The princess was a ruin. Her fine clothes were shredded and burned. One arm was clearly broken, bent at the wrong angle. Cuts and deep bruises covered her visible skin. She was unconscious, her face pale, her fiery hair dull against the ice. But she was breathing—shallow, pained breaths that fogged in the cold air.
Khione stood over her for a long moment, her expression unreadable. There was no sympathy there, but there was a stark, professional assessment. Alive. Functional, with aid.
She knelt. From her ring, she produced another healing potion, a lesser one. She did not gently lift Elreth's head. She simply supported it enough to pour the potion between the princess's parted lips, making sure she swallowed.
Then, Khione placed her hands on Elreth's broken arm. A soft, controlled chill emanated from her palms, not to freeze, but to numb and temporarily stabilize the shattered bones, crafting a crude cast of reinforced ice.

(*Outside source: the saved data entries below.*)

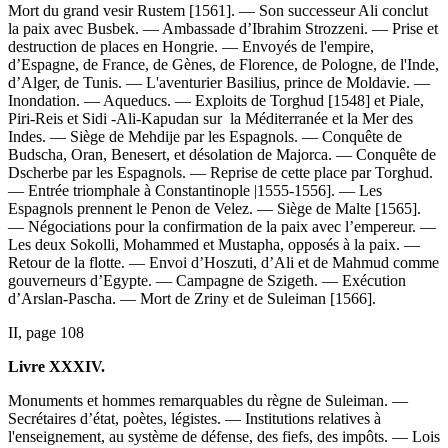
Mort du grand vesir Rustem [1561]. — Son successeur Ali conclut
la paix avec Busbek. — Ambassade d’Ibrahim Strozzeni. — Prise et
destruction de places en Hongrie. — Envoyés de l'empire,
d’Espagne, de France, de Gènes, de Florence, de Pologne, de l'Inde,
d’Alger, de Tunis. — L'aventurier Basilius, prince de Moldavie. —
Inondation. — Aqueducs. — Exploits de Torghud [1548] et Piale,
Piri-Reis et Sidi -Ali-Kapudan sur la Méditerranée et la Mer des
Indes. — Siège de Mehdije par les Espagnols. — Conquête de
Budscha, Oran, Benesert, et désolation de Majorca. — Conquête de
Dscherbe par les Espagnols. — Reprise de cette place par Torghud.
— Entrée triomphale à Constantinople |1555-1556]. — Les
Espagnols prennent le Penon de Velez. — Siège de Malte [1565].
— Négociations pour la confirmation de la paix avec l’empereur. —
Les deux Sokolli, Mohammed et Mustapha, opposés à la paix. —
Retour de la flotte. — Envoi d’Hoszuti, d’Ali et de Mahmud comme
gouverneurs d’Egypte. — Campagne de Szigeth. — Exécution
d’Arslan-Pascha. — Mort de Zriny et de Suleiman [1566].
II, page 108
Livre XXXIV.
Monuments et hommes remarquables du règne de Suleiman. —
Secrétaires d’état, poètes, légistes. — Institutions relatives à
l'enseignement, au système de défense, des fiefs, des impôts. — Lois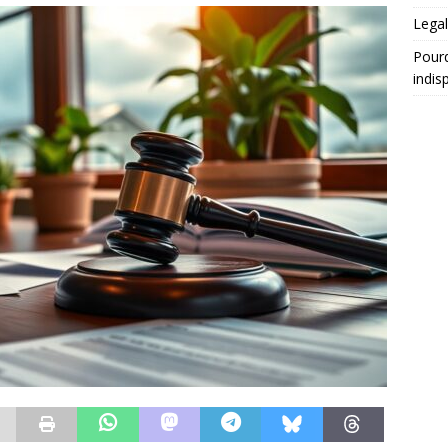
Legal
Pourq
indis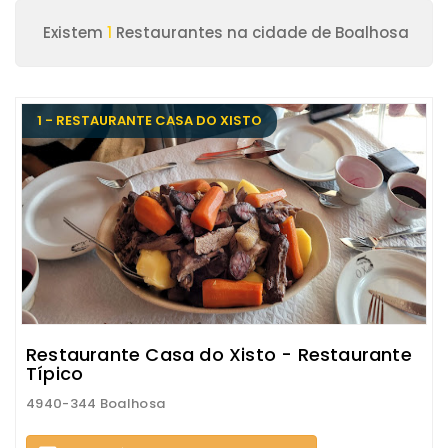
Existem
1
Restaurantes na cidade de Boalhosa
1 - RESTAURANTE CASA DO XISTO
Restaurante Casa do Xisto - Restaurante
Típico
4940-344 Boalhosa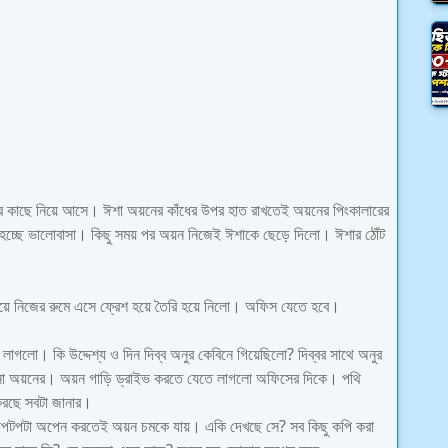
র কাছে নিয়ে আসে। ঈশা অয়নের কাঁধের উপর হাত রাখতেই অয়নের পিংকালারের
় হচ্ছে ভালোবাসা। কিছু সময় পর অয়ন নিজেই ঈশাকে ছেড়ে দিলো। ঈশার ঠোঁট
েরিয়ে নিজের রুমে এসে ফ্রেশ হয়ে তৈরি হয়ে নিলো। অফিস যেতে হবে।
াগলো। কি উদ্দেশ্য ও দিন দিব্ব অনুর কেবিনে গিয়েছিলো? দিব্বর সাথে অনুর
ে না অয়নের। অয়ন গাড়ি ড্রাইভ করতে যেতে লাগলো অফিসের দিকে। পথি
 করছে সবটা জানার।
াপটপটা অপেন করতেই অয়ন চমকে যায়। একি দেখছে সে? সব কিছু কপি করা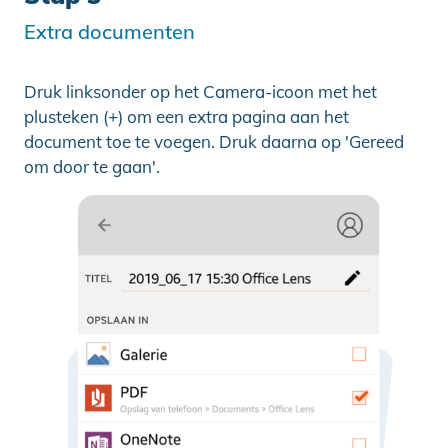
Extra documenten
Druk linksonder op het Camera-icoon met het
plusteken (+) om een extra pagina aan het
document toe te voegen. Druk daarna op 'Gereed
om door te gaan'.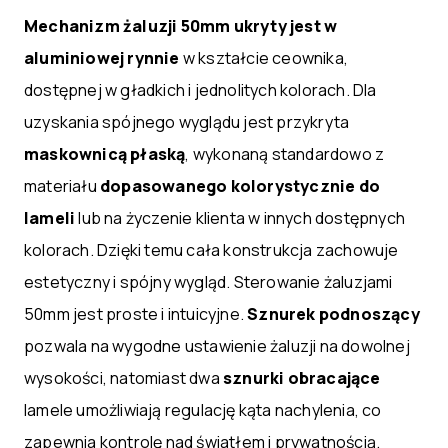
Mechanizm żaluzji 50mm ukryty jest w
aluminiowej rynnie
w kształcie ceownika,
dostępnej w gładkich i jednolitych kolorach. Dla
uzyskania spójnego wyglądu jest przykryta
maskownicą płaską
, wykonaną standardowo z
materiału
dopasowanego kolorystycznie do
lameli
lub na życzenie klienta w innych dostępnych
kolorach. Dzięki temu cała konstrukcja zachowuje
estetyczny i spójny wygląd. Sterowanie żaluzjami
50mm jest proste i intuicyjne.
Sznurek podnoszący
pozwala na wygodne ustawienie żaluzji na dowolnej
wysokości, natomiast dwa
sznurki obracające
lamele umożliwiają regulację kąta nachylenia, co
zapewnia kontrolę nad światłem i prywatnością.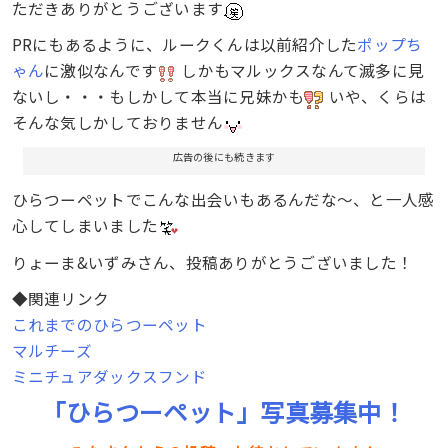
ただきありがとうございます
PRにもあるように、ルークくんは以前紹介した
ポップち
ゃん
に激似なんです
しかもマルックスなんて滅多に見
ないし・・・もしかして本当に兄妹かも
いや、くらは
そんな気しかしておりません
広告の後にも続きます
ひらつーペットでこんな出会いもあるんだな〜、と一人感
心してしまいました
りょーま&いずみさん、投稿ありがとうございました！
◆関連リンク
これまでのひらつーペット
マルチーズ
ミニチュアダックスフンド
「ひらつーペット」写真募集中！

The cold and the healing energy did their work. Elreth's eyelids fluttered. A groan escaped her. Her amber eyes opened, blurry with pain, and focused on Khione's cold face looming above her.
No words were spoken. Elreth's eyes asked a question. Khione gave a single, short nod toward the chaotic, shimmering borders of their pocket dimension. The message was clear: Get up. He's not here. We need to move.
Understanding dawned in Elreth's pained gaze, followed by a fierce, stubborn light. Gripping Khione's offered arm with her good hand, she hauled herself to her feet, biting back a cry. She stood, swaying, leaning heavily on the ice mage.
They did not speak. No 'thank you,' no 'about time.' There was only the shared, urgent priority.
Together, a limping princess of fire and a weary mage of ice, they turned away from the frozen lake.